**Texto base:**
%%

La intervención militar de Estados Unidos contra el cruel régimen autoritario de Maduro vulnera el derecho internacional; es necesaria una desescalada inmediata para una solución democrática y pacífica
La captura del presidente Nicolás Maduro tras una operación militar de Estados Unidos en Venezuela que vulnera las leyes internacionales abre un escenario peligroso. El riesgo de este momento es doble. Por un lado, que se pretenda presentar una operación militar como sinónimo de liberación democrática. Por otro, que el chavismo utilice la intervención extranjera y la captura de su líder como coartada para cerrar filas, militarizar aún más el país y justificar una represión sin límites bajo el discurso de la defensa nacional. Ninguna de las dos narrativas resiste un análisis serio. La violencia, venga de donde venga, no construye instituciones ni restituye derechos.

%%

**Material proporcionado:**
%%

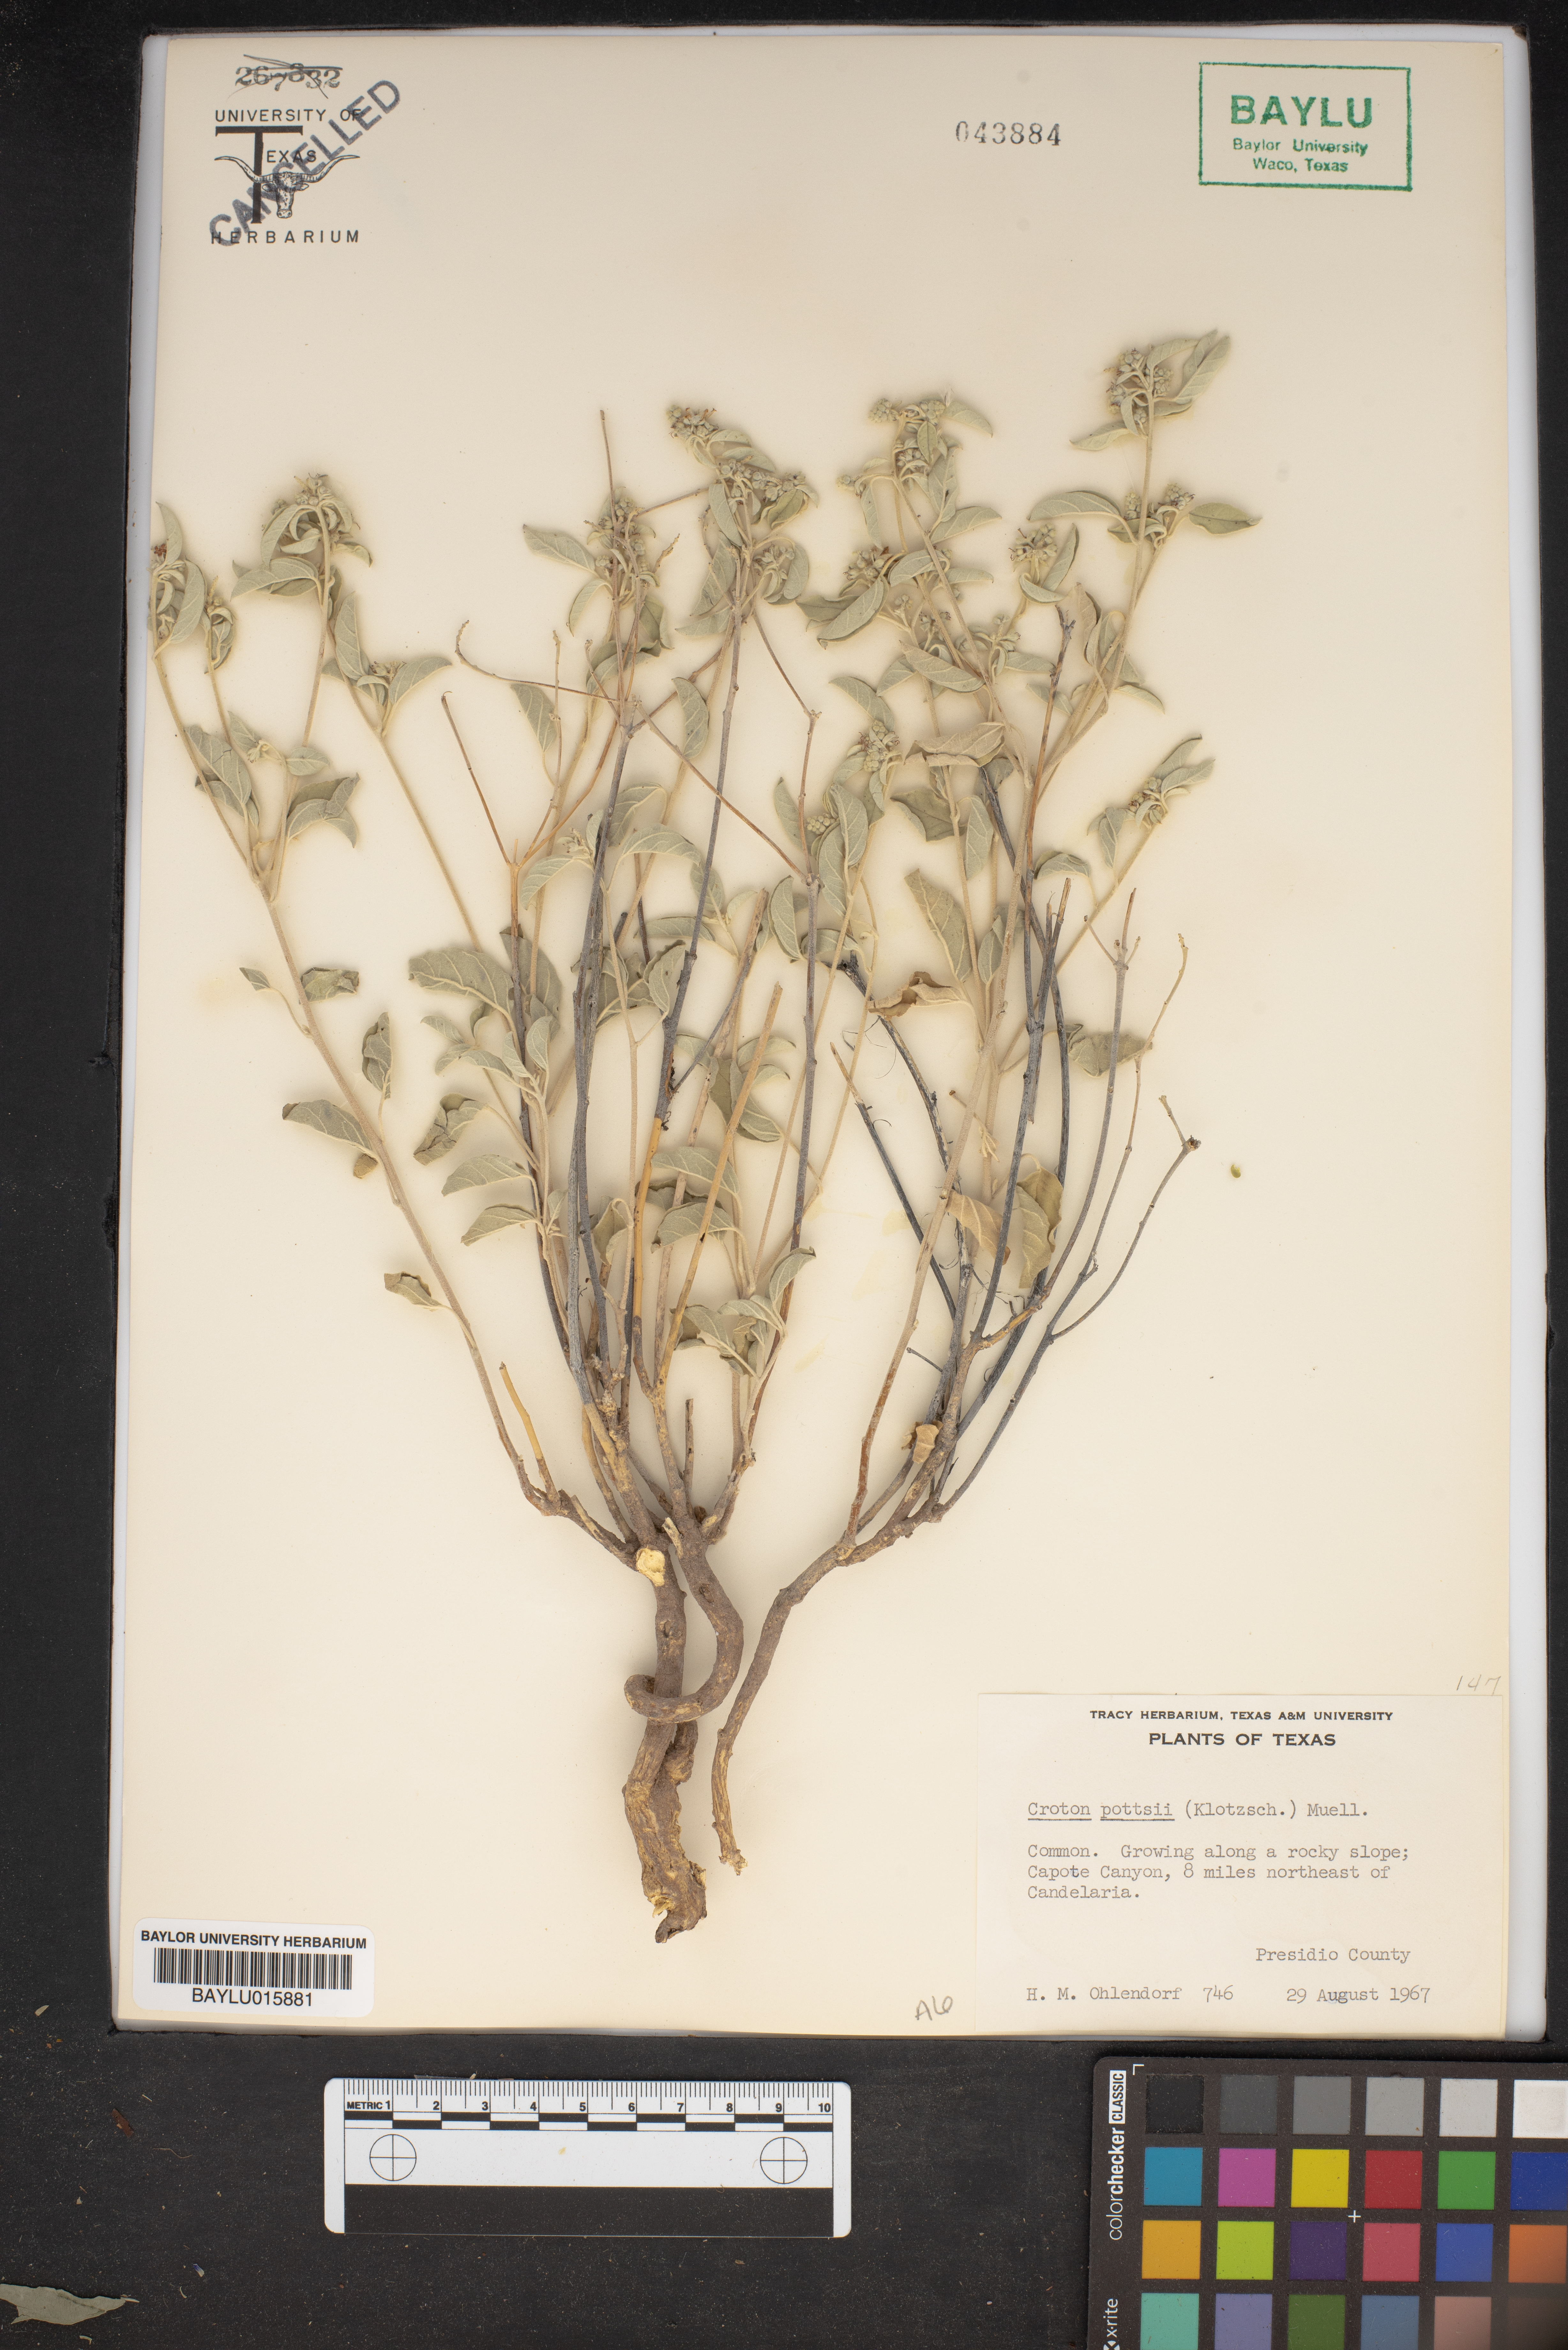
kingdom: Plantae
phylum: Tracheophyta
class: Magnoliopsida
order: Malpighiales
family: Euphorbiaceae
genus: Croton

%%
%%

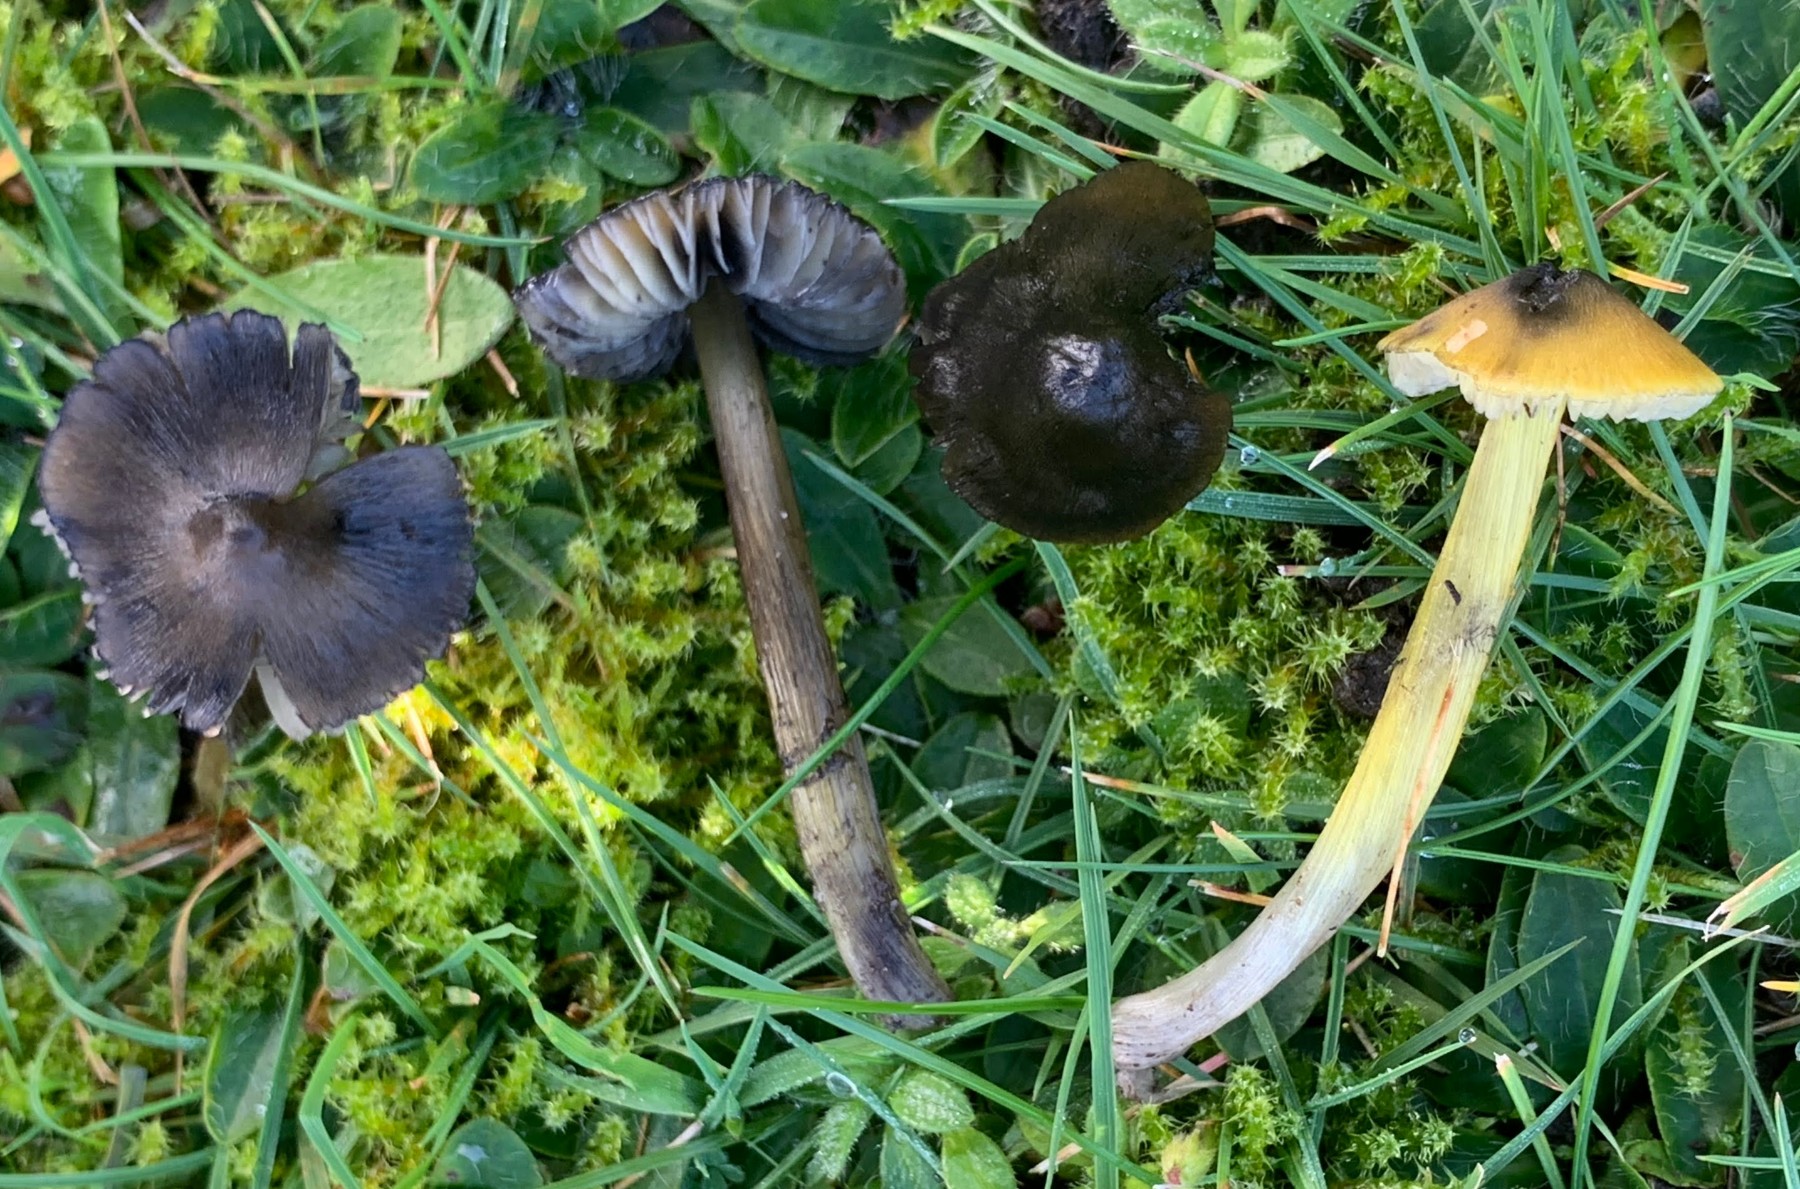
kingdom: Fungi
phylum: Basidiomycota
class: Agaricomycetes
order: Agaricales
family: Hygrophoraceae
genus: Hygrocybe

%%
%%

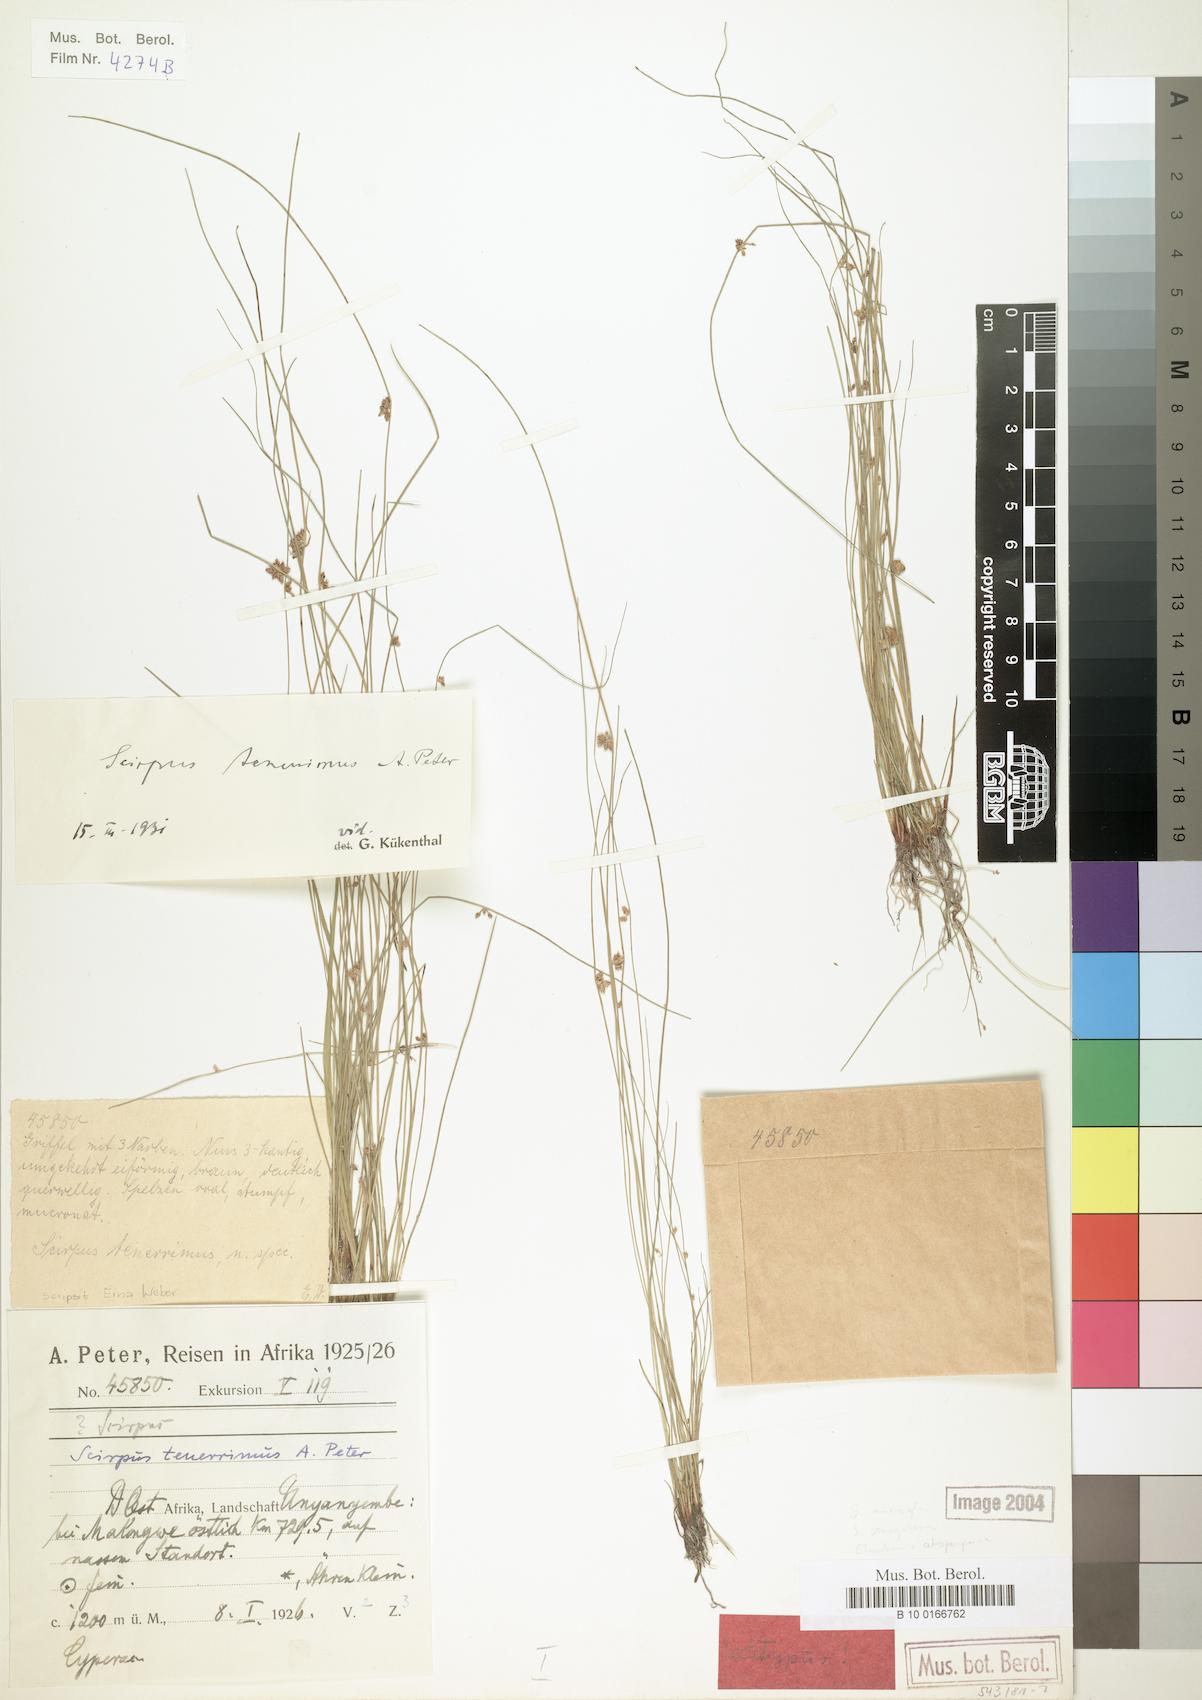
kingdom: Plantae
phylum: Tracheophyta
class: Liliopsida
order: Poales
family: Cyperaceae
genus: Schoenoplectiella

%%

**Ejercicios:**
1. Transcribe del texto sobre la captura de Maduro el fragmento que empieza con las palabras "La intervención militar" y termina con "ni restituye derechos.".
2. Retoma el texto sobre la captura de Maduro a partir del punto en que se interrumpe y continúalo.
Para resolver lo que se pide no hacen falta los datos.

**Respuestas:**
1.
La intervención militar de Estados Unidos contra el cruel régimen autoritario de Maduro vulnera el derecho internacional; es necesaria una desescalada inmediata para una solución democrática y pacífica
La captura del presidente Nicolás Maduro tras una operación militar de Estados Unidos en Venezuela que vulnera las leyes internacionales abre un escenario peligroso. El riesgo de este momento es doble. Por un lado, que se pretenda presentar una operación militar como sinónimo de liberación democrática. Por otro, que el chavismo utilice la intervención extranjera y la captura de su líder como coartada para cerrar filas, militarizar aún más el país y justificar una represión sin límites bajo el discurso de la defensa nacional. Ninguna de las dos narrativas resiste un análisis serio. La violencia, venga de donde venga, no construye instituciones ni restituye derechos.

2.
La decisión de Donald Trump culmina un año de política exterior impulsiva, personalista, que ignora las normas multilaterales. Trump no actúa aquí como garante de la democracia, sino que sitúa la fuerza por encima del derecho. Otras potencias tomarán nota de las nuevas reglas cuando miran a Taiwán o a Ucrania. Señalarlo no es una defensa del régimen venezolano, sino una advertencia: la democracia no se exporta a golpe de misil ni se impone desde el aire. Mucho menos cuando quien la invoca ha mostrado reiteradamente su desprecio por las instituciones.